⟨
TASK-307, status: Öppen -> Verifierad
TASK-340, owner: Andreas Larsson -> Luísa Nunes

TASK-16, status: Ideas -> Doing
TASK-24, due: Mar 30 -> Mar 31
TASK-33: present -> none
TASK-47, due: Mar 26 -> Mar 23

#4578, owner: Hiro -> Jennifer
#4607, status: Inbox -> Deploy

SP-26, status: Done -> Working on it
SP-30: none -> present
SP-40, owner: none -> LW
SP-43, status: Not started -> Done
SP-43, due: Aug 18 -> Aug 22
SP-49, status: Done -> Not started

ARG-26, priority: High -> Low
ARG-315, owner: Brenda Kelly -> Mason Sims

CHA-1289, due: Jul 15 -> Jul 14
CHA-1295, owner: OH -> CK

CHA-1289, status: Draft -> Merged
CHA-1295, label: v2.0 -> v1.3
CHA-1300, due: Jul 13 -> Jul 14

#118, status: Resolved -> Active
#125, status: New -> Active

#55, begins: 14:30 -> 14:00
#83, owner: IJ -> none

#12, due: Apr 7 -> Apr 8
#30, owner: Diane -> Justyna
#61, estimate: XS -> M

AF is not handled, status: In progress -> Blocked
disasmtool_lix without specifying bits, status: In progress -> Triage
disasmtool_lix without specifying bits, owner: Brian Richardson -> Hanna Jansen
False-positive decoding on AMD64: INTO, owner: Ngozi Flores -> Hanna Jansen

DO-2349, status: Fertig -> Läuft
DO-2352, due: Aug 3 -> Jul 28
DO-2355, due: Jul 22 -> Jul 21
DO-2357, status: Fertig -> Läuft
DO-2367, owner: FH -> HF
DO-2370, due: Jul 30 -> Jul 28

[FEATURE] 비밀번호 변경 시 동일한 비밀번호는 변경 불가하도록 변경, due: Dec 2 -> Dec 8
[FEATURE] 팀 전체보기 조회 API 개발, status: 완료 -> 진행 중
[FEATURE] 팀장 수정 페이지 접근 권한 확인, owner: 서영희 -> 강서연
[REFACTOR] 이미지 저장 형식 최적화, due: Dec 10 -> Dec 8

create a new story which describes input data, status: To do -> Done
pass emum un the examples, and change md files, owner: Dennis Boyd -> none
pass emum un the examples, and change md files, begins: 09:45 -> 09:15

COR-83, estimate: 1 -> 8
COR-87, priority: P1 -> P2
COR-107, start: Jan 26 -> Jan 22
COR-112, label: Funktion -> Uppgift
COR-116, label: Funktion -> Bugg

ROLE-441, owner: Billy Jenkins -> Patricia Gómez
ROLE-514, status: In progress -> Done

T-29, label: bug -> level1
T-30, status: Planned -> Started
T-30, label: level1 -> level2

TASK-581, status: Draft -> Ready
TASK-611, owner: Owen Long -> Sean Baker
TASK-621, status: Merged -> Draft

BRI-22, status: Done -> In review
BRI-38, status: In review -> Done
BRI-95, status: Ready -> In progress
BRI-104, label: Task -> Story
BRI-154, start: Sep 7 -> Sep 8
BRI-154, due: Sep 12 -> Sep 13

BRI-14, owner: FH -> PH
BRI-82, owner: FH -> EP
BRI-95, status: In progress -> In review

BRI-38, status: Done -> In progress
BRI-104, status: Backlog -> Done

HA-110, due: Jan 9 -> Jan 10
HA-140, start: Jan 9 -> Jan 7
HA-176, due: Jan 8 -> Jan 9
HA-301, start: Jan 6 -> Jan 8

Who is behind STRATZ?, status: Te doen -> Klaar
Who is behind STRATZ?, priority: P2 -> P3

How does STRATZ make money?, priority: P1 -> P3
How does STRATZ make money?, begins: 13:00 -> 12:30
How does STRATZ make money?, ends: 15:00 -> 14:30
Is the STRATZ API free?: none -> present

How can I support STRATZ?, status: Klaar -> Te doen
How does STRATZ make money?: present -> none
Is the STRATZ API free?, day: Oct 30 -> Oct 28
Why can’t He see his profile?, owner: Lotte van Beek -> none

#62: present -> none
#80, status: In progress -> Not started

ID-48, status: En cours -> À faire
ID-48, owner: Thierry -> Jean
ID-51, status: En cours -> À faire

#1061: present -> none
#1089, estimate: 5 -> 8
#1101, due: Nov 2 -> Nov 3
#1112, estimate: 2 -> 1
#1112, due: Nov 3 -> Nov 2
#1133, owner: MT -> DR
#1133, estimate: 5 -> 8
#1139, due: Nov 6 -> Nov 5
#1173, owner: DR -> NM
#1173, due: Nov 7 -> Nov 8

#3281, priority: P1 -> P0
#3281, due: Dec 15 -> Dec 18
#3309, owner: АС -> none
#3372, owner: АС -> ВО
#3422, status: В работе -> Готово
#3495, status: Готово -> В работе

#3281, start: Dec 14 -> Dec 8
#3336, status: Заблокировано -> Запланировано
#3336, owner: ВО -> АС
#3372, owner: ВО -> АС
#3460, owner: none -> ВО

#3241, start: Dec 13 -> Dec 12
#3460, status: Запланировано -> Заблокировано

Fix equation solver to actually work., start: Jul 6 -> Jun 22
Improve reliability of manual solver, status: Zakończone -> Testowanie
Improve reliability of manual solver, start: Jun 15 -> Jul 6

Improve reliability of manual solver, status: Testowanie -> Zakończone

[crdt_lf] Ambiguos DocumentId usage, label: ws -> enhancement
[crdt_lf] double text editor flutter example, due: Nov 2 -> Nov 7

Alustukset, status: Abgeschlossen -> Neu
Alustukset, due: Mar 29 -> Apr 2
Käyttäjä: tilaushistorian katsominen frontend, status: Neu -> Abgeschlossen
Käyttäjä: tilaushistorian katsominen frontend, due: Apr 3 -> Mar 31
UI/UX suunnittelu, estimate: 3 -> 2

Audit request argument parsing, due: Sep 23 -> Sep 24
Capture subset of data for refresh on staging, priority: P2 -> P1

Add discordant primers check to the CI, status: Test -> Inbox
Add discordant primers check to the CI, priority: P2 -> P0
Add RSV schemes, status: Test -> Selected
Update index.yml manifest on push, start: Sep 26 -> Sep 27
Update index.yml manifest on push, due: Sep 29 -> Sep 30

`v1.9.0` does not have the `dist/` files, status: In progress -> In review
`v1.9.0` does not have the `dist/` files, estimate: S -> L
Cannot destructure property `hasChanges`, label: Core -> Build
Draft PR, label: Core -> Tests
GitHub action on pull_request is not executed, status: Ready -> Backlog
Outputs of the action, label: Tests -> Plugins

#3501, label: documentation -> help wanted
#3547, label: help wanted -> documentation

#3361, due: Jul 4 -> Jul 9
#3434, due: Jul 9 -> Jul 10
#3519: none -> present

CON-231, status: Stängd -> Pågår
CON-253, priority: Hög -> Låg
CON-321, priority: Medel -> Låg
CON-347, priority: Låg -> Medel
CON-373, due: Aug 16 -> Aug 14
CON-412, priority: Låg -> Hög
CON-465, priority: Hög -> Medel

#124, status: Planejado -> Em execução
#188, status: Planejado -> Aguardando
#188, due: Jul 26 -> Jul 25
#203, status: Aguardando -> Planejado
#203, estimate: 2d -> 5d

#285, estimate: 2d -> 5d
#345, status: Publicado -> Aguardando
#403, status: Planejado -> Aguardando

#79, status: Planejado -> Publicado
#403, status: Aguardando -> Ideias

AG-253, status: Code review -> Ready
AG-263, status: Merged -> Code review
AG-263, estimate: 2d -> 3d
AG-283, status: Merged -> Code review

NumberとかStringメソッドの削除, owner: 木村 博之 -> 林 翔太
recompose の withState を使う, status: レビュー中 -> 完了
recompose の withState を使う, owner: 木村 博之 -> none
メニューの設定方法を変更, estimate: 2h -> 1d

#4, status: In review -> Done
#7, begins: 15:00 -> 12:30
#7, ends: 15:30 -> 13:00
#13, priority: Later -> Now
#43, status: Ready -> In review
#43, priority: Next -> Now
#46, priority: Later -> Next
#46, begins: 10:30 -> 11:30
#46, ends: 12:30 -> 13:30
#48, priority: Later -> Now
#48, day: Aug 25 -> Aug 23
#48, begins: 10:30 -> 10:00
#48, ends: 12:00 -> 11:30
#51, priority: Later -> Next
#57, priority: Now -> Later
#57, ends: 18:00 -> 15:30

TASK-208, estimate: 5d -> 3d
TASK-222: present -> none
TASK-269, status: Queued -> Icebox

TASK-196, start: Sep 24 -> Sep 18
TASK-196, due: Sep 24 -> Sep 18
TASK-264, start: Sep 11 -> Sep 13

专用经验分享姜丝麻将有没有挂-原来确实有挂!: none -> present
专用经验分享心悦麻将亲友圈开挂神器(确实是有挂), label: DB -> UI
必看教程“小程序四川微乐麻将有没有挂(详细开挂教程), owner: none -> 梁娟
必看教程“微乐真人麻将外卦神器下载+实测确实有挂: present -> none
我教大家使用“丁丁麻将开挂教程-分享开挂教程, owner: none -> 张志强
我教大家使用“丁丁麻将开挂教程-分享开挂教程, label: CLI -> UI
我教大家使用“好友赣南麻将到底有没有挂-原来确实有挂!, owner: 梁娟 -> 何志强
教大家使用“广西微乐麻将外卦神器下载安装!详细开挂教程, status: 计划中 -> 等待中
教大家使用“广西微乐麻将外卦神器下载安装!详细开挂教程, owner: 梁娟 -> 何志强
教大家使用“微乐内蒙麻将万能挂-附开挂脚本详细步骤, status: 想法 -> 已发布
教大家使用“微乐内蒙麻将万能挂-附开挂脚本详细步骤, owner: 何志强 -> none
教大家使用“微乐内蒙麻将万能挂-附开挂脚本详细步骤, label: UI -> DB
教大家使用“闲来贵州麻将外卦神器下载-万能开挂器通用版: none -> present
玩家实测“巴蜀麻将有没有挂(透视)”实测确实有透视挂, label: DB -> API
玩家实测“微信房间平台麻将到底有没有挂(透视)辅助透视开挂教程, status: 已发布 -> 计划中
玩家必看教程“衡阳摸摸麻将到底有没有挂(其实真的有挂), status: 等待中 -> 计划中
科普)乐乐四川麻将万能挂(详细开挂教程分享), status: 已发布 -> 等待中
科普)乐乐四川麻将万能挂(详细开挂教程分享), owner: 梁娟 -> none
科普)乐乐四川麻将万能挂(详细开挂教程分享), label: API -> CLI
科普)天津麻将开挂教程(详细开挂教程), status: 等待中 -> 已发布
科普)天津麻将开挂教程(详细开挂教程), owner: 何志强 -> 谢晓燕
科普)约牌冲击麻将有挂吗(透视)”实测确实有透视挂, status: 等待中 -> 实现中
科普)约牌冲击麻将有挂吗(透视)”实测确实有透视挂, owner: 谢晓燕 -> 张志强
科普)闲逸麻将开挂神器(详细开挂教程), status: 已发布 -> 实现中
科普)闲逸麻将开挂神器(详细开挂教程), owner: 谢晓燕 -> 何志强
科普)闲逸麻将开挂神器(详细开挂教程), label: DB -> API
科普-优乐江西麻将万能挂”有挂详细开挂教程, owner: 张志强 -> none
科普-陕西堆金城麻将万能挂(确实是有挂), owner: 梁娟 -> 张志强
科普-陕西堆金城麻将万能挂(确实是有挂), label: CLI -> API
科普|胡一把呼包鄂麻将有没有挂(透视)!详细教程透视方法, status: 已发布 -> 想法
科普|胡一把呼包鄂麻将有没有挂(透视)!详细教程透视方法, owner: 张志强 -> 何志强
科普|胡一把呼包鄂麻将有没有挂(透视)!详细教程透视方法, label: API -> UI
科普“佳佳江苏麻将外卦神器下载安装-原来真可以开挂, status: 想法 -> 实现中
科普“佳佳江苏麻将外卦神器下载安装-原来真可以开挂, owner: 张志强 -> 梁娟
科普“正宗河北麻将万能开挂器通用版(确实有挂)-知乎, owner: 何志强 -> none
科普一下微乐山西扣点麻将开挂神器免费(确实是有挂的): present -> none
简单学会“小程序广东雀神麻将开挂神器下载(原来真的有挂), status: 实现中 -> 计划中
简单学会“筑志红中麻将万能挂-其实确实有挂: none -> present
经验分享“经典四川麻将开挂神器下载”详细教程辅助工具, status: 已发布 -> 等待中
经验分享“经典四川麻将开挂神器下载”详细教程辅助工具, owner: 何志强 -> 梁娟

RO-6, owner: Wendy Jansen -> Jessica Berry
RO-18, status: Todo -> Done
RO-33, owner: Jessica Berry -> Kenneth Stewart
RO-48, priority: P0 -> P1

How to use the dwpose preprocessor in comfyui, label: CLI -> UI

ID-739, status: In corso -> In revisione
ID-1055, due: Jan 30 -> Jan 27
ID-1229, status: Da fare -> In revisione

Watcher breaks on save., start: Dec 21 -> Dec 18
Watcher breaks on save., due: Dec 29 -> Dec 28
⟩
If a line in the data above includes the string "详细教程透视方法", copy it.

科普|胡一把呼包鄂麻将有没有挂(透视)!详细教程透视方法, status: 已发布 -> 想法
科普|胡一把呼包鄂麻将有没有挂(透视)!详细教程透视方法, owner: 张志强 -> 何志强
科普|胡一把呼包鄂麻将有没有挂(透视)!详细教程透视方法, label: API -> UI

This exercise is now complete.